Knowledge/ Power and Heterotopias
It is a
new perspective to consider that the act of colonisation across the globe could
be seen as an attempt by colonisers to perfect their societies. At least,
Foucault proposes as much with his description of heterotopias. He sees them as
inherent to all cultures. And although each culture may construct them
differently, that heterotopias are constructed at all remains universal.
According
to Foucault, order imposed on colonies such that they reflected back to the
coloniser the hoped-for perfection of his own culture (what the homeland was
not and could never be) was an attempt to finally get it right, to have people
live ‘as they should’. In this respect, the colony would conform to Foucault’s
explanation that a heterotopia is constructed space of both illusion and
compensation. Of course, there is no perfection, in colonies or otherwise.
Nonetheless,
the efforts expended to shape colonies ‘just so’ could be seen as compensating
for something that was missing. For example, for a lack of order in the
homeland; or a lack of the coloniser’s power even to effect desired change. On
an individual level, for example, to insist that the colonised people become a perfected
reflection of the colonising masters, and to hope that these efforts would
reflect well back home, thus compensating for whatever had been missing… viewed
from this perspective, compensation would seem to make sense.
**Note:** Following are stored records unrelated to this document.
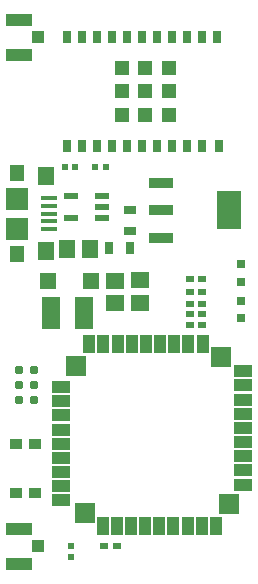
<source format=gtp>
G04 Layer_Color=8421504*
%FSLAX24Y24*%
%MOIN*%
G70*
G01*
G75*
%ADD10R,0.0866X0.0413*%
%ADD11R,0.0394X0.0413*%
%ADD12R,0.0250X0.0200*%
%ADD13R,0.0600X0.0520*%
%ADD14R,0.0315X0.0315*%
%ADD15R,0.0197X0.0236*%
%ADD16R,0.0630X0.1070*%
%ADD17R,0.0400X0.0300*%
%ADD18R,0.0300X0.0400*%
%ADD19R,0.0560X0.0560*%
%ADD20R,0.0532X0.0157*%
%ADD21R,0.0551X0.0630*%
%ADD22R,0.0512X0.0571*%
%ADD23R,0.0748X0.0748*%
%ADD24C,0.0310*%
%ADD25R,0.0520X0.0600*%
%ADD26R,0.0220X0.0228*%
%ADD27R,0.0480X0.0220*%
%ADD28R,0.0846X0.0374*%
%ADD29R,0.0846X0.1280*%
%ADD30R,0.0394X0.0591*%
%ADD31R,0.0591X0.0394*%
%ADD32R,0.0591X0.0394*%
%ADD33R,0.0670X0.0670*%
%ADD34R,0.0315X0.0394*%
%ADD35R,0.0472X0.0472*%
%ADD36R,0.0394X0.0354*%
D10*
X689Y3602D02*
D03*
Y4764D02*
D03*
X689Y21732D02*
D03*
Y20571D02*
D03*
D11*
X1309Y4183D02*
D03*
X1309Y21152D02*
D03*
D12*
X6781Y11919D02*
D03*
X6368D02*
D03*
X6781Y12264D02*
D03*
X6368D02*
D03*
X6781Y11555D02*
D03*
X6368D02*
D03*
X3533Y4203D02*
D03*
X3947D02*
D03*
X6781Y12657D02*
D03*
X6368D02*
D03*
Y13091D02*
D03*
X6781D02*
D03*
D13*
X3878Y12287D02*
D03*
Y13041D02*
D03*
X4715Y12297D02*
D03*
Y13051D02*
D03*
D14*
X8091Y12372D02*
D03*
Y11782D02*
D03*
Y13602D02*
D03*
Y13012D02*
D03*
D15*
X3219Y16831D02*
D03*
X3573D02*
D03*
X2205D02*
D03*
X2559D02*
D03*
D16*
X1753Y11968D02*
D03*
X2864D02*
D03*
D17*
X4372Y15393D02*
D03*
Y14693D02*
D03*
D18*
X3692Y14117D02*
D03*
X4392D02*
D03*
D19*
X3100Y13032D02*
D03*
X1642D02*
D03*
D20*
X1683Y15787D02*
D03*
Y15532D02*
D03*
Y15276D02*
D03*
Y14764D02*
D03*
Y15020D02*
D03*
D21*
X1594Y16535D02*
D03*
Y14016D02*
D03*
D22*
X630Y13927D02*
D03*
X630Y16624D02*
D03*
D23*
X630Y14765D02*
D03*
X630Y15749D02*
D03*
D24*
X675Y10063D02*
D03*
X1175Y9063D02*
D03*
X675D02*
D03*
X1175Y9563D02*
D03*
Y10063D02*
D03*
X675Y9563D02*
D03*
D25*
X2293Y14114D02*
D03*
X3047D02*
D03*
D26*
X2416Y4203D02*
D03*
Y3825D02*
D03*
D27*
X2413Y15118D02*
D03*
Y15872D02*
D03*
X3445D02*
D03*
Y15492D02*
D03*
Y15118D02*
D03*
D28*
X5404Y15384D02*
D03*
Y16289D02*
D03*
Y14478D02*
D03*
D29*
X7687Y15384D02*
D03*
D30*
X5859Y10932D02*
D03*
X6305Y4868D02*
D03*
X5387Y10932D02*
D03*
X4442D02*
D03*
X5833Y4868D02*
D03*
X3497Y10932D02*
D03*
X6331D02*
D03*
X4914D02*
D03*
X6804D02*
D03*
X4888Y4868D02*
D03*
X3943D02*
D03*
X4415D02*
D03*
X3969Y10932D02*
D03*
X3024D02*
D03*
X7250Y4868D02*
D03*
X5360D02*
D03*
X6778D02*
D03*
X3470D02*
D03*
D31*
X2100Y6662D02*
D03*
X8163Y7664D02*
D03*
Y9081D02*
D03*
X2100Y8552D02*
D03*
Y7607D02*
D03*
X8163Y6719D02*
D03*
Y7191D02*
D03*
X2100Y8079D02*
D03*
Y7134D02*
D03*
Y9024D02*
D03*
X8163Y6246D02*
D03*
Y9554D02*
D03*
Y10026D02*
D03*
X2100Y9496D02*
D03*
X8163Y8136D02*
D03*
Y8609D02*
D03*
D32*
X2100Y6189D02*
D03*
Y5717D02*
D03*
D33*
X2884Y5297D02*
D03*
X2584Y10197D02*
D03*
X7434Y10497D02*
D03*
X7684Y5597D02*
D03*
D34*
X6800Y21165D02*
D03*
X6300D02*
D03*
X5800D02*
D03*
X5300D02*
D03*
X4800D02*
D03*
X4300D02*
D03*
X3800D02*
D03*
X3300D02*
D03*
X2800D02*
D03*
X2300D02*
D03*
X7300D02*
D03*
X7350Y17543D02*
D03*
X6800D02*
D03*
X6300D02*
D03*
X5800D02*
D03*
X5300D02*
D03*
X4792D02*
D03*
X4300D02*
D03*
X3800D02*
D03*
X3300D02*
D03*
X2800D02*
D03*
X2300D02*
D03*
D35*
X5686Y20142D02*
D03*
X4898D02*
D03*
X4111D02*
D03*
X5686Y19354D02*
D03*
Y18567D02*
D03*
X4898Y19354D02*
D03*
Y18567D02*
D03*
X4111D02*
D03*
Y19354D02*
D03*
D36*
X581Y7589D02*
D03*
Y5974D02*
D03*
X1211Y7589D02*
D03*
Y5974D02*
D03*
M02*

</source>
As confirmation,
one need only consider the myriad of historic and romanticised reports of individuals
devoting themselves to the perfection of colonised rule in farflung lands, all
in aid of (hopefully) climbing the social ladder back home.
So, might
the colony itself have been a heterotopia? Its creation meant it was a space of
illusion (of perfection) and of compensation (for the colonising power and its
individual citizen’s perceived failings). Colonies often existed within their
own sense of time. They became ‘slices of time’ that were separate from time
lived. In a sense, like libraries, colonies became spaces of accumulated time,
and by so doing reflected the accumulation of how life was in times gone by.
Cuba is
not a colony, but might it be a space of accumulated time, for example with its
norm of road vehicles from the 1950s? Once substantail change comes to the
country, as it promises to do, that space of accumulated time might give way to
the transitory.
Instead
of an area that reflects accumulated time, perhaps there would be pockets of
the country that would remain unchanged so that vacationers could experience
life ‘as it once was’. Foucault described holiday villages as being areas of
transitory time. Walling off pockets of the country so that they remained still
in time might create the same effect, in essence creating spaces that would be
open to the public yet at the same time due to their isolation, closed off.